■ Instructions to follow
Every entry below is to be retyped exactly as it stands.
[[ Records to process, beginning ]]
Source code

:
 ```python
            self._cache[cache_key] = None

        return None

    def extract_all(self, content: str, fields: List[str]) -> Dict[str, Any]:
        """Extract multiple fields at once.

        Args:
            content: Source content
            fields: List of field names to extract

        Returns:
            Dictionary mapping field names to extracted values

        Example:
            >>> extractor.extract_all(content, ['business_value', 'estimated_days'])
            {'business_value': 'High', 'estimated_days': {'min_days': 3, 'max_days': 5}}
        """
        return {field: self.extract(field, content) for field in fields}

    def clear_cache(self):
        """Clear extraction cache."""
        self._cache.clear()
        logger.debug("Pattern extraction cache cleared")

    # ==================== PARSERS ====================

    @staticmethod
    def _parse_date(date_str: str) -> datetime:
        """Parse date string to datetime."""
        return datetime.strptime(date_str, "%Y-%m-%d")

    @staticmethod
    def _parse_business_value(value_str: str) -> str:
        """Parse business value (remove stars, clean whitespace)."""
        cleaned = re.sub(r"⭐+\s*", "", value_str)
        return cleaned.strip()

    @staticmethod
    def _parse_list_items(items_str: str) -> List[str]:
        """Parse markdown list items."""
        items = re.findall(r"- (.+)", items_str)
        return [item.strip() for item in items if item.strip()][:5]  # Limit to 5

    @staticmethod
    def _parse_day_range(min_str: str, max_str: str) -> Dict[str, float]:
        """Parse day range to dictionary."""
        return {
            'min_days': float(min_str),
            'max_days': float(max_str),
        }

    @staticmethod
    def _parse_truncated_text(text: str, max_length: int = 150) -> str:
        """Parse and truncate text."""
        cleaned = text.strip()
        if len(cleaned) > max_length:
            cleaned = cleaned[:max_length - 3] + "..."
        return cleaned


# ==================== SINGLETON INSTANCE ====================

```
[[ Records to process, end ]]
■ Exercise solution
Source code

:
 ```python
            self._cache[cache_key] = None

        return None

    def extract_all(self, content: str, fields: List[str]) -> Dict[str, Any]:
        """Extract multiple fields at once.

        Args:
            content: Source content
            fields: List of field names to extract

        Returns:
            Dictionary mapping field names to extracted values

        Example:
            >>> extractor.extract_all(content, ['business_value', 'estimated_days'])
            {'business_value': 'High', 'estimated_days': {'min_days': 3, 'max_days': 5}}
        """
        return {field: self.extract(field, content) for field in fields}

    def clear_cache(self):
        """Clear extraction cache."""
        self._cache.clear()
        logger.debug("Pattern extraction cache cleared")

    # ==================== PARSERS ====================

    @staticmethod
    def _parse_date(date_str: str) -> datetime:
        """Parse date string to datetime."""
        return datetime.strptime(date_str, "%Y-%m-%d")

    @staticmethod
    def _parse_business_value(value_str: str) -> str:
        """Parse business value (remove stars, clean whitespace)."""
        cleaned = re.sub(r"⭐+\s*", "", value_str)
        return cleaned.strip()

    @staticmethod
    def _parse_list_items(items_str: str) -> List[str]:
        """Parse markdown list items."""
        items = re.findall(r"- (.+)", items_str)
        return [item.strip() for item in items if item.strip()][:5]  # Limit to 5

    @staticmethod
    def _parse_day_range(min_str: str, max_str: str) -> Dict[str, float]:
        """Parse day range to dictionary."""
        return {
            'min_days': float(min_str),
            'max_days': float(max_str),
        }

    @staticmethod
    def _parse_truncated_text(text: str, max_length: int = 150) -> str:
        """Parse and truncate text."""
        cleaned = text.strip()
        if len(cleaned) > max_length:
            cleaned = cleaned[:max_length - 3] + "..."
        return cleaned


# ==================== SINGLETON INSTANCE ====================

```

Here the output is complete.